> **Task item**
Excluding any images, copy all of the lines below precisely as written.

> **Input data**
Start of Block

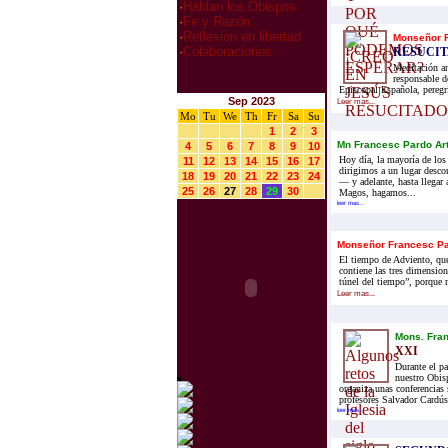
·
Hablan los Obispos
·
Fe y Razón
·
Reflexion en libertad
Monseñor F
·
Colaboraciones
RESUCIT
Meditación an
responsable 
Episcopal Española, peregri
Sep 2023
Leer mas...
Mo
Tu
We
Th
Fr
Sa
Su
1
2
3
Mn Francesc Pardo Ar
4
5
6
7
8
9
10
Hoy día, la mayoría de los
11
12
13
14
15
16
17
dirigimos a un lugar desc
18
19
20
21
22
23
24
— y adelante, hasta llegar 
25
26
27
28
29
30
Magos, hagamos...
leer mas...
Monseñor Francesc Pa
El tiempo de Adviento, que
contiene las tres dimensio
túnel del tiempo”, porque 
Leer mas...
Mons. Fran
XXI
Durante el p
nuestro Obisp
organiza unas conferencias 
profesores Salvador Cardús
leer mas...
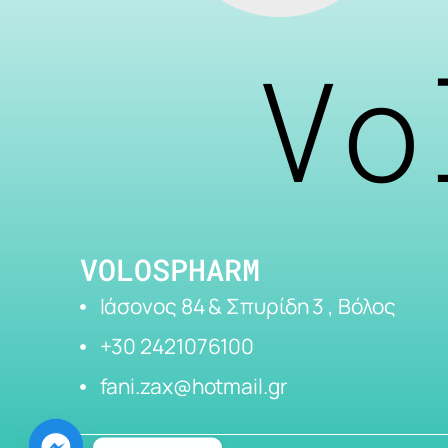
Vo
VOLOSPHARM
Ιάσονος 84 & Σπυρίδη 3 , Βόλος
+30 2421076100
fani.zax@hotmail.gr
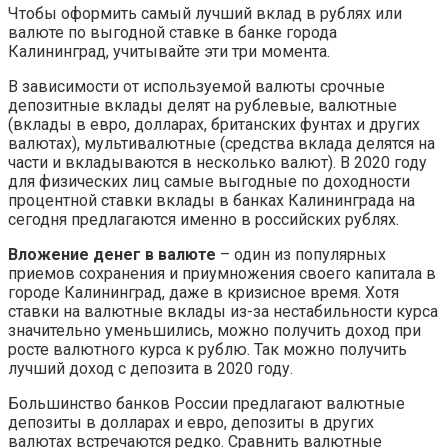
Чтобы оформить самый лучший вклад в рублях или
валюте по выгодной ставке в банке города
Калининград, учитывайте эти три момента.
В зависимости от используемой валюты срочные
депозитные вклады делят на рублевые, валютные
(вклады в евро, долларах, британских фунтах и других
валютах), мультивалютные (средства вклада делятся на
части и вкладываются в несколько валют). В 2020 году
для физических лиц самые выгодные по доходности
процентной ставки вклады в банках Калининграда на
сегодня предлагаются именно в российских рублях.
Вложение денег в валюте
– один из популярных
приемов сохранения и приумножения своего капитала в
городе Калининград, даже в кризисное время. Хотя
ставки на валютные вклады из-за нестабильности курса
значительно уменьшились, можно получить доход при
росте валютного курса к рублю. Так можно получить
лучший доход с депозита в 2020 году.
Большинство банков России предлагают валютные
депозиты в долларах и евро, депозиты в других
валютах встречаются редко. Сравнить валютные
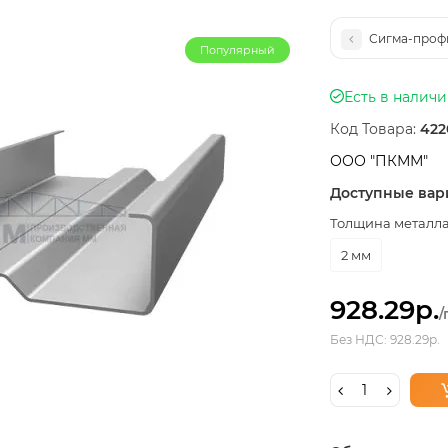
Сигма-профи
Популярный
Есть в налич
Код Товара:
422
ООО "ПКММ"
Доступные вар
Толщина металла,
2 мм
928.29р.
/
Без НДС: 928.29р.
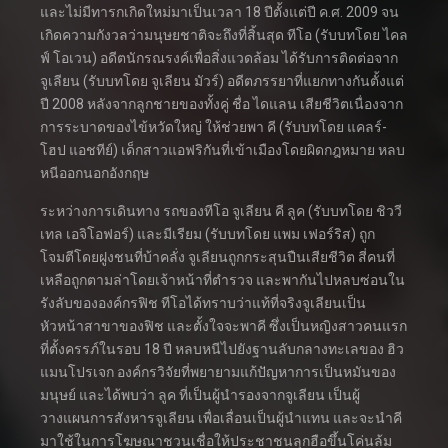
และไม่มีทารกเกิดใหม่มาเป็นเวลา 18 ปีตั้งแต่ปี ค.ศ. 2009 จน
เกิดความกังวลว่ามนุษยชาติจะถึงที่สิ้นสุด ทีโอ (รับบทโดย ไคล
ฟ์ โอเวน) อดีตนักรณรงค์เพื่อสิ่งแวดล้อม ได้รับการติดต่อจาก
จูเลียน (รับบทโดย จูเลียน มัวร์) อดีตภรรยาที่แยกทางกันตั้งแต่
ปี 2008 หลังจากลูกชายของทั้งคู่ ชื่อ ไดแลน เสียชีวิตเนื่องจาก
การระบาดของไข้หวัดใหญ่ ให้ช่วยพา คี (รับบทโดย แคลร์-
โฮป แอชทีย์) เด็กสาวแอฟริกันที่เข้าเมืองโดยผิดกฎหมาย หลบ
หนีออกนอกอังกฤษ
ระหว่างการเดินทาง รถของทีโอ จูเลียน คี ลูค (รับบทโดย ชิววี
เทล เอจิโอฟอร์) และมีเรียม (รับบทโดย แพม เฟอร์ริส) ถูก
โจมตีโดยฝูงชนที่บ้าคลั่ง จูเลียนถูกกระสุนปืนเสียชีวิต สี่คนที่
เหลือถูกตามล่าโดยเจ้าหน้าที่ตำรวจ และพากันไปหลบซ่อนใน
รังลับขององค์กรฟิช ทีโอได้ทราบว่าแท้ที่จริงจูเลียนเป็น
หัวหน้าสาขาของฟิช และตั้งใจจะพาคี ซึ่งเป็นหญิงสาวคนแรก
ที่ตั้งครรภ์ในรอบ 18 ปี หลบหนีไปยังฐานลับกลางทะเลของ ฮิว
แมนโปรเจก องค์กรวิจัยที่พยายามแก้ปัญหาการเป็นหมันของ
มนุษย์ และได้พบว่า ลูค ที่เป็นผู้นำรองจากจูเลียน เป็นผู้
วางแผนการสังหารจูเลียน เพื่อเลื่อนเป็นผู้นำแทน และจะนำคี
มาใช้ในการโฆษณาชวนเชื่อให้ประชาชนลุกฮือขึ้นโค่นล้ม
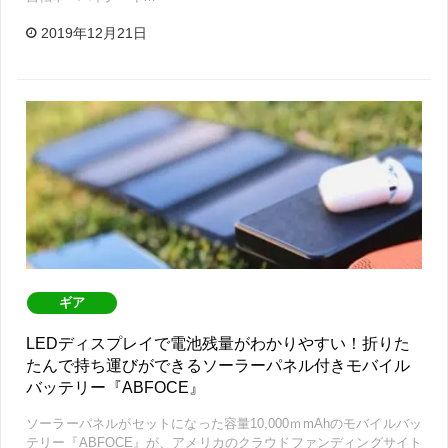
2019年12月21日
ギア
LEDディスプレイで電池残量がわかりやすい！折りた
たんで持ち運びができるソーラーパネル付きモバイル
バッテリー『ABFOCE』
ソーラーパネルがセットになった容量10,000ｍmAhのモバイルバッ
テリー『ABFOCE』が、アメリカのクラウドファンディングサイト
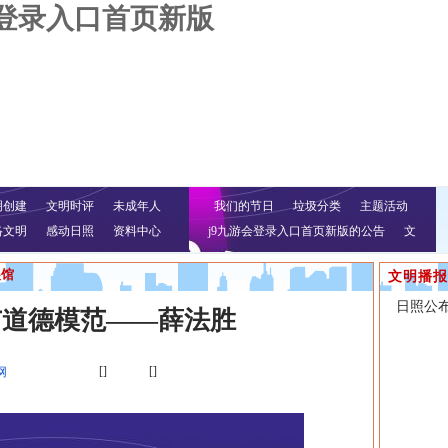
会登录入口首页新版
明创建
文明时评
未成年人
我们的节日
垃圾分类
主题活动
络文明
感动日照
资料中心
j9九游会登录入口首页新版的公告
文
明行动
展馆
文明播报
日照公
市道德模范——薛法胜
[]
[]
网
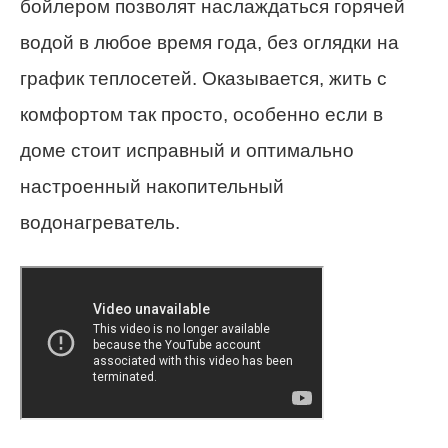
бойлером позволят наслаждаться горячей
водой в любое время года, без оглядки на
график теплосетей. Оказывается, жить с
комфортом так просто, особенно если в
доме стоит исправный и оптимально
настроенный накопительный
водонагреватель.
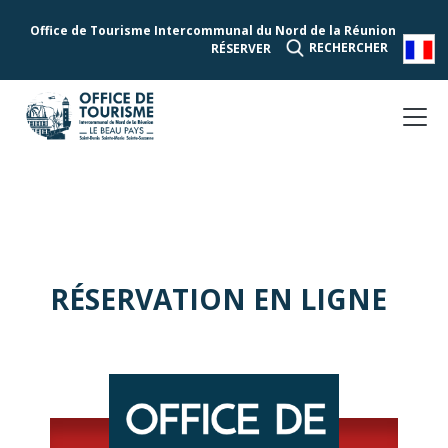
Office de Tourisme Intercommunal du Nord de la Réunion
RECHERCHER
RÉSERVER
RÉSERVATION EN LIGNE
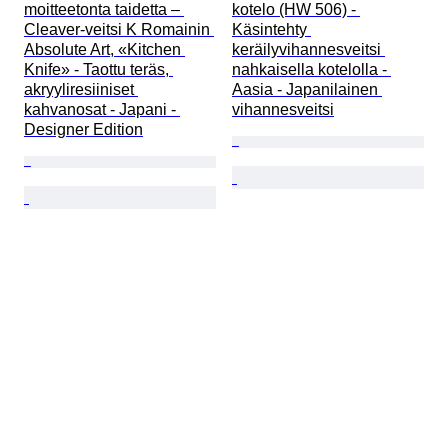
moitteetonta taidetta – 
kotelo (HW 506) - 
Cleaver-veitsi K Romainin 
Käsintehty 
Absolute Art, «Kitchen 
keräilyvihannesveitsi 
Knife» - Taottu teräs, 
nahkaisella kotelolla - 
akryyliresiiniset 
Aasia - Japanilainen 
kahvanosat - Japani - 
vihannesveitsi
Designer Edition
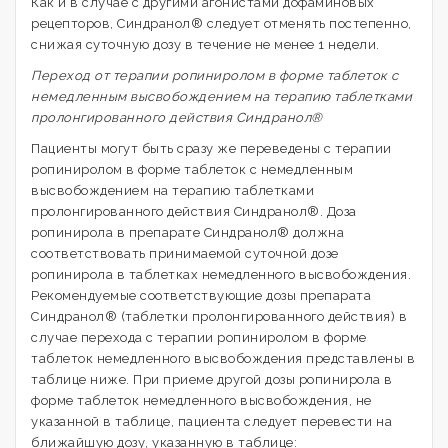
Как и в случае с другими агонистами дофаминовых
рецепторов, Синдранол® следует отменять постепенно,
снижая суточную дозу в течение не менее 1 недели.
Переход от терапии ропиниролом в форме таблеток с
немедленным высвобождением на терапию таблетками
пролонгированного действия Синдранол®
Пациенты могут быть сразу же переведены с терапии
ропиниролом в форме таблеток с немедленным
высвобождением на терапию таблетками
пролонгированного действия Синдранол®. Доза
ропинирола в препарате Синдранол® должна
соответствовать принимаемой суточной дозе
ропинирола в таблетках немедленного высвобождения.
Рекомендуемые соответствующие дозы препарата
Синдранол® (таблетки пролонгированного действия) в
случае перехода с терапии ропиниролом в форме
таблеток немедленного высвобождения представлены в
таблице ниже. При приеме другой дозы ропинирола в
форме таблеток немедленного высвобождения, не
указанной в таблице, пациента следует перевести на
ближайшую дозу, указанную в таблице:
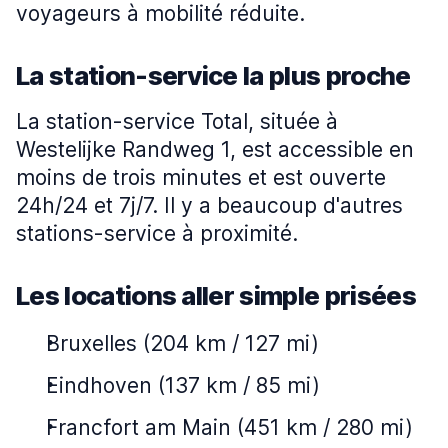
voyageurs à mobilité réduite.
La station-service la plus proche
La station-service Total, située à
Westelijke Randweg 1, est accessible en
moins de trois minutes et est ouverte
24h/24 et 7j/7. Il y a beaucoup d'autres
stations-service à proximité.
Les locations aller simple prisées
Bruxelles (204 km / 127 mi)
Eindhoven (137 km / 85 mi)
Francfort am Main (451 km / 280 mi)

End of Block

> **Reply**
·
Hablan los Obispos
·
Fe y Razón
·
Reflexion en libertad
Monseñor F
·
Colaboraciones
RESUCIT
Meditación an
responsable 
Episcopal Española, peregri
Sep 2023
Leer mas...
Mo
Tu
We
Th
Fr
Sa
Su
1
2
3
Mn Francesc Pardo Ar
4
5
6
7
8
9
10
Hoy día, la mayoría de los
11
12
13
14
15
16
17
dirigimos a un lugar desc
18
19
20
21
22
23
24
— y adelante, hasta llegar 
25
26
27
28
29
30
Magos, hagamos...
leer mas...
Monseñor Francesc Pa
El tiempo de Adviento, que
contiene las tres dimensio
túnel del tiempo”, porque 
Leer mas...
Mons. Fran
XXI
Durante el p
nuestro Obisp
organiza unas conferencias 
profesores Salvador Cardús
leer mas...
Vo
VOLOSPHARM
Ιάσονος 84 & Σπυρίδη 3 , Βόλος
+30 2421076100
fani.zax@hotmail.gr
Чтобы оформить самый лучший вклад в рублях или
валюте по выгодной ставке в банке города
Калининград, учитывайте эти три момента.
В зависимости от используемой валюты срочные
депозитные вклады делят на рублевые, валютные
(вклады в евро, долларах, британских фунтах и других
валютах), мультивалютные (средства вклада делятся на
части и вкладываются в несколько валют). В 2020 году
для физических лиц самые выгодные по доходности
процентной ставки вклады в банках Калининграда на
сегодня предлагаются именно в российских рублях.
Вложение денег в валюте
– один из популярных
приемов сохранения и приумножения своего капитала в
городе Калининград, даже в кризисное время. Хотя
ставки на валютные вклады из-за нестабильности курса
значительно уменьшились, можно получить доход при
росте валютного курса к рублю. Так можно получить
лучший доход с депозита в 2020 году.
Большинство банков России предлагают валютные
депозиты в долларах и евро, депозиты в других
валютах встречаются редко. Сравнить валютные
Сигма-профи
Популярный
Есть в налич
Код Товара:
422
ООО "ПКММ"
Доступные вар
Толщина металла,
2 мм
928.29р.
/
Без НДС: 928.29р.
และไม่มีทารกเกิดใหม่มาเป็นเวลา 18 ปีตั้งแต่ปี ค.ศ. 2009 จน
เกิดความกังวลว่ามนุษยชาติจะถึงที่สิ้นสุด ทีโอ (รับบทโดย ไคล
ฟ์ โอเวน) อดีตนักรณรงค์เพื่อสิ่งแวดล้อม ได้รับการติดต่อจาก
จูเลียน (รับบทโดย จูเลียน มัวร์) อดีตภรรยาที่แยกทางกันตั้งแต่
ปี 2008 หลังจากลูกชายของทั้งคู่ ชื่อ ไดแลน เสียชีวิตเนื่องจาก
การระบาดของไข้หวัดใหญ่ ให้ช่วยพา คี (รับบทโดย แคลร์-
โฮป แอชทีย์) เด็กสาวแอฟริกันที่เข้าเมืองโดยผิดกฎหมาย หลบ
หนีออกนอกอังกฤษ
ระหว่างการเดินทาง รถของทีโอ จูเลียน คี ลูค (รับบทโดย ชิววี
เทล เอจิโอฟอร์) และมีเรียม (รับบทโดย แพม เฟอร์ริส) ถูก
โจมตีโดยฝูงชนที่บ้าคลั่ง จูเลียนถูกกระสุนปืนเสียชีวิต สี่คนที่
เหลือถูกตามล่าโดยเจ้าหน้าที่ตำรวจ และพากันไปหลบซ่อนใน
รังลับขององค์กรฟิช ทีโอได้ทราบว่าแท้ที่จริงจูเลียนเป็น
หัวหน้าสาขาของฟิช และตั้งใจจะพาคี ซึ่งเป็นหญิงสาวคนแรก
ที่ตั้งครรภ์ในรอบ 18 ปี หลบหนีไปยังฐานลับกลางทะเลของ ฮิว
แมนโปรเจก องค์กรวิจัยที่พยายามแก้ปัญหาการเป็นหมันของ
มนุษย์ และได้พบว่า ลูค ที่เป็นผู้นำรองจากจูเลียน เป็นผู้
วางแผนการสังหารจูเลียน เพื่อเลื่อนเป็นผู้นำแทน และจะนำคี
มาใช้ในการโฆษณาชวนเชื่อให้ประชาชนลุกฮือขึ้นโค่นล้ม
2019年12月21日
ギア
LEDディスプレイで電池残量がわかりやすい！折りた
たんで持ち運びができるソーラーパネル付きモバイル
バッテリー『ABFOCE』
ソーラーパネルがセットになった容量10,000ｍmAhのモバイルバッ
テリー『ABFOCE』が、アメリカのクラウドファンディングサイト
会登录入口首页新版
明创建
文明时评
未成年人
我们的节日
垃圾分类
主题活动
络文明
感动日照
资料中心
j9九游会登录入口首页新版的公告
文
明行动
展馆
文明播报
日照公
市道德模范——薛法胜
[]
[]
网
бойлером позволят наслаждаться горячей
водой в любое время года, без оглядки на
график теплосетей. Оказывается, жить с
комфортом так просто, особенно если в
доме стоит исправный и оптимально
настроенный накопительный
водонагреватель.
Office de Tourisme Intercommunal du Nord de la Réunion
RECHERCHER
RÉSERVER
RÉSERVATION EN LIGNE
moitteetonta taidetta – 
kotelo (HW 506) - 
Cleaver-veitsi K Romainin 
Käsintehty 
Absolute Art, «Kitchen 
keräilyvihannesveitsi 
Knife» - Taottu teräs, 
nahkaisella kotelolla - 
akryyliresiiniset 
Aasia - Japanilainen 
kahvanosat - Japani - 
vihannesveitsi
Designer Edition
Как и в случае с другими агонистами дофаминовых
рецепторов, Синдранол® следует отменять постепенно,
снижая суточную дозу в течение не менее 1 недели.
Переход от терапии ропиниролом в форме таблеток с
немедленным высвобождением на терапию таблетками
пролонгированного действия Синдранол®
Пациенты могут быть сразу же переведены с терапии
ропиниролом в форме таблеток с немедленным
высвобождением на терапию таблетками
пролонгированного действия Синдранол®. Доза
ропинирола в препарате Синдранол® должна
соответствовать принимаемой суточной дозе
ропинирола в таблетках немедленного высвобождения.
Рекомендуемые соответствующие дозы препарата
Синдранол® (таблетки пролонгированного действия) в
случае перехода с терапии ропиниролом в форме
таблеток немедленного высвобождения представлены в
таблице ниже. При приеме другой дозы ропинирола в
форме таблеток немедленного высвобождения, не
указанной в таблице, пациента следует перевести на
ближайшую дозу, указанную в таблице:
voyageurs à mobilité réduite.
La station-service la plus proche
La station-service Total, située à
Westelijke Randweg 1, est accessible en
moins de trois minutes et est ouverte
24h/24 et 7j/7. Il y a beaucoup d'autres
stations-service à proximité.
Les locations aller simple prisées
Bruxelles (204 km / 127 mi)
Eindhoven (137 km / 85 mi)
Francfort am Main (451 km / 280 mi)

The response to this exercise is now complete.